The general state of the race over the past couple of weeks has evinced the inevitable power of the back-to-normal narrative. There is a substantial portion of the electorate that just wants a break. Biden is that candidate, although Buttigieg is making a strong pitch for being the voice of that desire as well. It's not showing up in any polls yet, but he's clearly becoming the darling of the Morning Joe don't-run-with-scissors crowd. Over the weekend in Iowa, he received considerable praise for comments that, on their own, are almost overpowering in their stunning banality.

“ The purpose of the presidency is not the glorification of the president, but the unification of the American people.

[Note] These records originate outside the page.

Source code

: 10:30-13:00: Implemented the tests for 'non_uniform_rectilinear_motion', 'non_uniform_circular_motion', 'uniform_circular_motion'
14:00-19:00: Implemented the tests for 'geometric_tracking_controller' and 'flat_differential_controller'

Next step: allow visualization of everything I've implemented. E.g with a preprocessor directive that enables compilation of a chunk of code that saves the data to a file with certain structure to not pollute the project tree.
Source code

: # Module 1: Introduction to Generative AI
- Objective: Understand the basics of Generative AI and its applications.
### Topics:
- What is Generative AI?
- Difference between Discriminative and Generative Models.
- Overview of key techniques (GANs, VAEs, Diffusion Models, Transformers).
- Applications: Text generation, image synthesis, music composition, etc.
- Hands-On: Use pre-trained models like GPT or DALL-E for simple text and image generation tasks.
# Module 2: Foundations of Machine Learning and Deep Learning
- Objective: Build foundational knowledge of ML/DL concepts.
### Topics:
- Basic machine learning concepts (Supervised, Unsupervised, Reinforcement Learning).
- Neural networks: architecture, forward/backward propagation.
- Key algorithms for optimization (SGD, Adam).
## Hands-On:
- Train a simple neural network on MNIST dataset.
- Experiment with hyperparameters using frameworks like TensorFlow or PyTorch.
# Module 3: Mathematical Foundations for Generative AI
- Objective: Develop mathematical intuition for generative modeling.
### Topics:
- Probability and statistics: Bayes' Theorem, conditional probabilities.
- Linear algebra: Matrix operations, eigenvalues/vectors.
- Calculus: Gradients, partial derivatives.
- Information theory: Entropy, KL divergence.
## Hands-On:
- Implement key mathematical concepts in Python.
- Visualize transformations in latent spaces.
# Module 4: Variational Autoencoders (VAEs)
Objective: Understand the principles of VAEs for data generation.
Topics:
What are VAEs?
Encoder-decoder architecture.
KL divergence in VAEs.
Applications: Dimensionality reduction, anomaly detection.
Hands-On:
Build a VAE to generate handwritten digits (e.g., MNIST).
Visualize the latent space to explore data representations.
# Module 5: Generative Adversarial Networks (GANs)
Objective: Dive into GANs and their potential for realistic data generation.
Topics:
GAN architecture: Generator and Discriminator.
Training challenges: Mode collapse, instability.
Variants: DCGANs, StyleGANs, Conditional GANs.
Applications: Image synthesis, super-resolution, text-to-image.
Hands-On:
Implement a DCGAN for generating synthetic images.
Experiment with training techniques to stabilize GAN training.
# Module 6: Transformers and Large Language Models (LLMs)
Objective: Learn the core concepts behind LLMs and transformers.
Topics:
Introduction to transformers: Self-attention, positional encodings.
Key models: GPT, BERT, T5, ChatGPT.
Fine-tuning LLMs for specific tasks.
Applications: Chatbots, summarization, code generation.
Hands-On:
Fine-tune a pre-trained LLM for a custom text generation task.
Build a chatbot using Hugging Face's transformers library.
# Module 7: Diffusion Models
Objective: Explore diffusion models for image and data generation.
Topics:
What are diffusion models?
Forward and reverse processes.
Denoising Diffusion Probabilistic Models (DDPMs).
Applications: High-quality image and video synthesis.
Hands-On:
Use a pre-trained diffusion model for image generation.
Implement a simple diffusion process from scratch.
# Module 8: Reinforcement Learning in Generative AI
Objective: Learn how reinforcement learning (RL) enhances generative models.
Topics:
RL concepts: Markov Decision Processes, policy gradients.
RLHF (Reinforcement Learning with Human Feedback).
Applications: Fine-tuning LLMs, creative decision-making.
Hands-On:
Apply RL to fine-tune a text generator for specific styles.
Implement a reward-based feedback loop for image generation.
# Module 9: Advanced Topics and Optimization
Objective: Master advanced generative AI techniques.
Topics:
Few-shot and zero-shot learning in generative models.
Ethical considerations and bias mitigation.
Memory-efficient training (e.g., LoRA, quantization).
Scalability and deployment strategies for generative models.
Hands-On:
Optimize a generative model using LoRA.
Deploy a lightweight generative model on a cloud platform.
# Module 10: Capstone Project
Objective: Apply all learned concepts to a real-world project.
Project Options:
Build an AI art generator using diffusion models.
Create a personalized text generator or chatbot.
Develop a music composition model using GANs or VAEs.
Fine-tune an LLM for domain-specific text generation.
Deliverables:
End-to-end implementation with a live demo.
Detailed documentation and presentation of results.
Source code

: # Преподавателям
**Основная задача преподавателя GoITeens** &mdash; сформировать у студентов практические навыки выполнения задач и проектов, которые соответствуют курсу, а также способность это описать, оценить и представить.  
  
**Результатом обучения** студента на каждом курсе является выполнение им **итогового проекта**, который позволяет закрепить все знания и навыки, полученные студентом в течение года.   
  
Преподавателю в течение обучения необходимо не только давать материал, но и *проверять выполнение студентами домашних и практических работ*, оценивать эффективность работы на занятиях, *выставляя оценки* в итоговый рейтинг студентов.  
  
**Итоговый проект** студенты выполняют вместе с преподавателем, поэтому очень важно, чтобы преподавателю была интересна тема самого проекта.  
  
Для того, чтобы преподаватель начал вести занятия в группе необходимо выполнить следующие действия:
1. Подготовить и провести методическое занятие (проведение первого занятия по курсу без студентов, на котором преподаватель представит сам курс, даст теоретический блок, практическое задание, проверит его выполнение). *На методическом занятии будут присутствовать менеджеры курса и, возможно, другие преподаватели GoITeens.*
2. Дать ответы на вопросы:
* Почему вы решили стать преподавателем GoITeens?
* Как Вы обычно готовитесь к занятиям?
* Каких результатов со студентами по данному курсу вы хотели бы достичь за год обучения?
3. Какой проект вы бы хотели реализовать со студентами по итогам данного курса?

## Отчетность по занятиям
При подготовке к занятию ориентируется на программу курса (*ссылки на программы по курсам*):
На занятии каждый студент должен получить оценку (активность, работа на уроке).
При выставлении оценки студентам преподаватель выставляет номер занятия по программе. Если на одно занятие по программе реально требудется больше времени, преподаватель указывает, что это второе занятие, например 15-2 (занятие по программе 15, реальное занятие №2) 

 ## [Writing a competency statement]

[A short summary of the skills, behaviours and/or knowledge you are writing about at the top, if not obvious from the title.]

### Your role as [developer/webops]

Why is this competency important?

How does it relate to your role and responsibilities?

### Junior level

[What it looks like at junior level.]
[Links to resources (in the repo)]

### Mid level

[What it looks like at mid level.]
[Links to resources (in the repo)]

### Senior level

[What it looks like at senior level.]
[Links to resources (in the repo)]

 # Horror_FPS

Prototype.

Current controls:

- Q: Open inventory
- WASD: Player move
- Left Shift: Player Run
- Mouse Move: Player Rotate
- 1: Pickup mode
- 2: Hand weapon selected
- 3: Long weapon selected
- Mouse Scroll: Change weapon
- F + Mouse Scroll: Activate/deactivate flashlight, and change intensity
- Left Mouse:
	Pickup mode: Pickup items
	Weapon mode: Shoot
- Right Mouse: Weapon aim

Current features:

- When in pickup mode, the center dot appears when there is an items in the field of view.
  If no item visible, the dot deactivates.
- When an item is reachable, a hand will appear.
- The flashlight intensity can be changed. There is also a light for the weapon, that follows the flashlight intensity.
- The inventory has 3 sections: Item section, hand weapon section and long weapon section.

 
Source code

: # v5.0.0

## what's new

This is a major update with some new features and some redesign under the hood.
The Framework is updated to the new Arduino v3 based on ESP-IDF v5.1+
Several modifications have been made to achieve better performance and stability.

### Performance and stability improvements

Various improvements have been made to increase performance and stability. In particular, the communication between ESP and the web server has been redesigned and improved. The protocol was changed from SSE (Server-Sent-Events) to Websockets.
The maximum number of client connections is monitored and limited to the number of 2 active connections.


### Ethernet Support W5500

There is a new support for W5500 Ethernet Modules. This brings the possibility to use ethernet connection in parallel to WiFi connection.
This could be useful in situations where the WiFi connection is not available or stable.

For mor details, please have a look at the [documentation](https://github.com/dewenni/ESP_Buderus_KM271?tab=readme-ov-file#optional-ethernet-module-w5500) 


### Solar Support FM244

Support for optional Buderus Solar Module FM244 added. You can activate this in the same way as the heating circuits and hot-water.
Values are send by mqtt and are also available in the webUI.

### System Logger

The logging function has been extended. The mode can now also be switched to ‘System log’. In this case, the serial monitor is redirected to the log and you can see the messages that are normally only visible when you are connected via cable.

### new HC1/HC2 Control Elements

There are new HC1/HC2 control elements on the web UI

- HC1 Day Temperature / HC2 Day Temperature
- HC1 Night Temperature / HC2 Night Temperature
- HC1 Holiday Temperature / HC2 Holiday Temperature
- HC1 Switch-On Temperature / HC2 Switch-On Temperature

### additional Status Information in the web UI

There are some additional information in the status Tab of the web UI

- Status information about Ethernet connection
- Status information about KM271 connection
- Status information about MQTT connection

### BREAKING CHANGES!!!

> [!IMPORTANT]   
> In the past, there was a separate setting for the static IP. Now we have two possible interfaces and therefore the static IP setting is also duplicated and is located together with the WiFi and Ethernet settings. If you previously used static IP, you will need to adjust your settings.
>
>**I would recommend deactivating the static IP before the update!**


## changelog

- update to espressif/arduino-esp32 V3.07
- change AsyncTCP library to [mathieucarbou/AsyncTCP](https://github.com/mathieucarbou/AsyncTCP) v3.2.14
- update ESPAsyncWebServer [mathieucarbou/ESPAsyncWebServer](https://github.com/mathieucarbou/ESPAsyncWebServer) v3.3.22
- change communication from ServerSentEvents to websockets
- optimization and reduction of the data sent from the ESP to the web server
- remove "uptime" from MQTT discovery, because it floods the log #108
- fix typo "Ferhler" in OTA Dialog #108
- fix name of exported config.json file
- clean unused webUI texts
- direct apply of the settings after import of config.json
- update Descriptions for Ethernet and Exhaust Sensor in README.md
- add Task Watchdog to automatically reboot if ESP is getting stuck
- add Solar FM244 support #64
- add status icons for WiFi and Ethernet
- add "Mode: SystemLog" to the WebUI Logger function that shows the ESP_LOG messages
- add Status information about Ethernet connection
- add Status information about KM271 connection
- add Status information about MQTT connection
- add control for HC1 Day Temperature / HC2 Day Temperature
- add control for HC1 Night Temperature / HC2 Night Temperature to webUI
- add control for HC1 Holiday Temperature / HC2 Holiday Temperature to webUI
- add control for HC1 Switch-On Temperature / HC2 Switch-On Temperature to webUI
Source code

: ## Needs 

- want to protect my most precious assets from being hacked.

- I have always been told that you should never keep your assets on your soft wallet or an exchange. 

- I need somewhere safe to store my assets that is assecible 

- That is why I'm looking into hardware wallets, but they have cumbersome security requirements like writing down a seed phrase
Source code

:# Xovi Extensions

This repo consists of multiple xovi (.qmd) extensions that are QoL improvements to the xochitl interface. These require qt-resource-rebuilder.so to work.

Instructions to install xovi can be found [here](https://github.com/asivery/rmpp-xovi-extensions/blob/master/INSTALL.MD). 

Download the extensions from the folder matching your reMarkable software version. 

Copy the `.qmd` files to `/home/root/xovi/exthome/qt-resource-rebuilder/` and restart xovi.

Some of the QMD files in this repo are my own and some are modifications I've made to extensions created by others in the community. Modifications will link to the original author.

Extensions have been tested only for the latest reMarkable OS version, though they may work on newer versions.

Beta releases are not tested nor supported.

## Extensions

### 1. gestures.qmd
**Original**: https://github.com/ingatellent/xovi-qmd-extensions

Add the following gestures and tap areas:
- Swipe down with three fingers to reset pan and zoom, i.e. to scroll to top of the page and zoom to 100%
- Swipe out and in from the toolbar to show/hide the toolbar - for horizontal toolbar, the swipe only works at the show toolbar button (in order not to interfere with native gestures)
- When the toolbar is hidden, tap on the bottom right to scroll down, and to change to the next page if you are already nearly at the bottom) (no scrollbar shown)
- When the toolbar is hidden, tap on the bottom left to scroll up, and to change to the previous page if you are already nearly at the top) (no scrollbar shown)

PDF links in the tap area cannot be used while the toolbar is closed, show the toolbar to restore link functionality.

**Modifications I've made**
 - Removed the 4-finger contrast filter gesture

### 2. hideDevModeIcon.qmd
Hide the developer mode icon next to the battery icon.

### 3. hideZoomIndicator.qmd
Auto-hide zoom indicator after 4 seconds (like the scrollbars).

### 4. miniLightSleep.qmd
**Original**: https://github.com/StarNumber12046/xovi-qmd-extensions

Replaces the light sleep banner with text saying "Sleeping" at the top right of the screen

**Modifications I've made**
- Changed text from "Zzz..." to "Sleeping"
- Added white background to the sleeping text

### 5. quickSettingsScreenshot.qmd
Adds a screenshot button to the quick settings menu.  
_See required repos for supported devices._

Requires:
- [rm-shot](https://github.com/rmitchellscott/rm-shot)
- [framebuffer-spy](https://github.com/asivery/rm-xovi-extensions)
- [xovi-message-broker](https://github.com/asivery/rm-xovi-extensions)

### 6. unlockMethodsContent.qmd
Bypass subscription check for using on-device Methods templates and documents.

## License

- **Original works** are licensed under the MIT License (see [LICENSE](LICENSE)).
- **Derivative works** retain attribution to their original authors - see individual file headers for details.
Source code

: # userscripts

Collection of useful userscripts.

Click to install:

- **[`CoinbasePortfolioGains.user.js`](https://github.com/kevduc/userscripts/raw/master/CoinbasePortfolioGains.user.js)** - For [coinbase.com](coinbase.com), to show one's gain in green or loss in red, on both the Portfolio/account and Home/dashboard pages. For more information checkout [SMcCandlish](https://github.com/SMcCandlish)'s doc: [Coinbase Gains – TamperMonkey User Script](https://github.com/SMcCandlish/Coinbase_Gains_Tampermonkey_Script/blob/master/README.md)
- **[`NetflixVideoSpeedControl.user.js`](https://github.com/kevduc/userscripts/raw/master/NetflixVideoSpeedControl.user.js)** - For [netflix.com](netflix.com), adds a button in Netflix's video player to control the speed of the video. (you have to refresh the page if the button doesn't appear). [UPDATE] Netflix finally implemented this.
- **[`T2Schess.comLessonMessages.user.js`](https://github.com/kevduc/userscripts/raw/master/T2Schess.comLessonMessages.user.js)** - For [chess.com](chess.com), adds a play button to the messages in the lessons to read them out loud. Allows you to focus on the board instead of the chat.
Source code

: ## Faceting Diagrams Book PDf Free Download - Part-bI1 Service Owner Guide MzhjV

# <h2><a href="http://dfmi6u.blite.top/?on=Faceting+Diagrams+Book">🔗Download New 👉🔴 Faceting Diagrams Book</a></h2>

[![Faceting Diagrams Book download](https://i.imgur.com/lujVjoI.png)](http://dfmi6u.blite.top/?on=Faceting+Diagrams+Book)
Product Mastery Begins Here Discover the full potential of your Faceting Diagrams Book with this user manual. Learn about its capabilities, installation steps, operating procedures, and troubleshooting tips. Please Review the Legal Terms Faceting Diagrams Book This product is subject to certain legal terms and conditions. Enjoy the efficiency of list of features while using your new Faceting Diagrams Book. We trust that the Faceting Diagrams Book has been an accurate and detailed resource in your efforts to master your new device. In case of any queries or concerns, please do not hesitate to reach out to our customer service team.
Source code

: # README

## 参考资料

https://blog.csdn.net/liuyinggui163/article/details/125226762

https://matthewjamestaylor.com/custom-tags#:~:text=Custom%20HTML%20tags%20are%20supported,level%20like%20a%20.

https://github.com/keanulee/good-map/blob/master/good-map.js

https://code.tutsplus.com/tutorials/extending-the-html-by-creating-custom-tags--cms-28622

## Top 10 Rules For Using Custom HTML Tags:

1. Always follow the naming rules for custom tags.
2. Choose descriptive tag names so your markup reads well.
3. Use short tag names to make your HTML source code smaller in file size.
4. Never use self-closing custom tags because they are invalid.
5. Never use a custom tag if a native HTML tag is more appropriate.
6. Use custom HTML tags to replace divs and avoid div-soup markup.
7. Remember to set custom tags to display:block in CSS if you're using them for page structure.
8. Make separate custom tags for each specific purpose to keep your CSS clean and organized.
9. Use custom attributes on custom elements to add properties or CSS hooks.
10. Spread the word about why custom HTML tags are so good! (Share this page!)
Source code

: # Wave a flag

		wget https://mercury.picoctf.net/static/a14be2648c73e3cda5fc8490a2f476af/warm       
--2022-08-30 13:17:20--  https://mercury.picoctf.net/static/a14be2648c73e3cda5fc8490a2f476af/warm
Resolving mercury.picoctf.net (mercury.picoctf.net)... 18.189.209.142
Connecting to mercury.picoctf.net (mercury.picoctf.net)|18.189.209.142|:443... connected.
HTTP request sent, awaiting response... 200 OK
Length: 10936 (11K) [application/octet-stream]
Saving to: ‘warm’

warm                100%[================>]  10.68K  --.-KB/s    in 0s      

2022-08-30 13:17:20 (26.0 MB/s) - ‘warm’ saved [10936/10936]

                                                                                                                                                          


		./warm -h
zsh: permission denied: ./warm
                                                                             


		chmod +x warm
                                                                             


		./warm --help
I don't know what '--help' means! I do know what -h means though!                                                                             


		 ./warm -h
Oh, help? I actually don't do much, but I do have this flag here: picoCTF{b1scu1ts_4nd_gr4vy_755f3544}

The purpose of the presidency is to see that the laws are faithfully executed, which includes obeying them yourself. Period. This is consultant-speak, West Wing pablum. And then there was this, on ABC on Sunday.

I think it [Medicare for All] could very well be the long-run destination, but I think there's got to be some humility in our policy here.

No, I don't know what "humility" has to do with anything, either. And, finally, there was this beauty, from a town hall in New Hampshire.

A new culture of belonging is the sort of thing that only the powers of the presidency can deliver. Not the legal powers; the symbolic, the cultural, the moral power of the office. Because the purpose of the presidency is not the glorification of the President, it is the unification and empowerment to the American people.

The presidency is meant to foster "a new culture of belonging"? And people say Marianne Williamson is the cosmic muffin of this campaign. But the people who follow such things, and who yearn for a return to the status quo of the days before Camp Runamuck, love this kind of thing, especially when dished out by a handsome young white man. If those NYT numbers get enough people a'skeered, then, Mayor Pete's "moment" may well be upon us. Double digits, here he comes!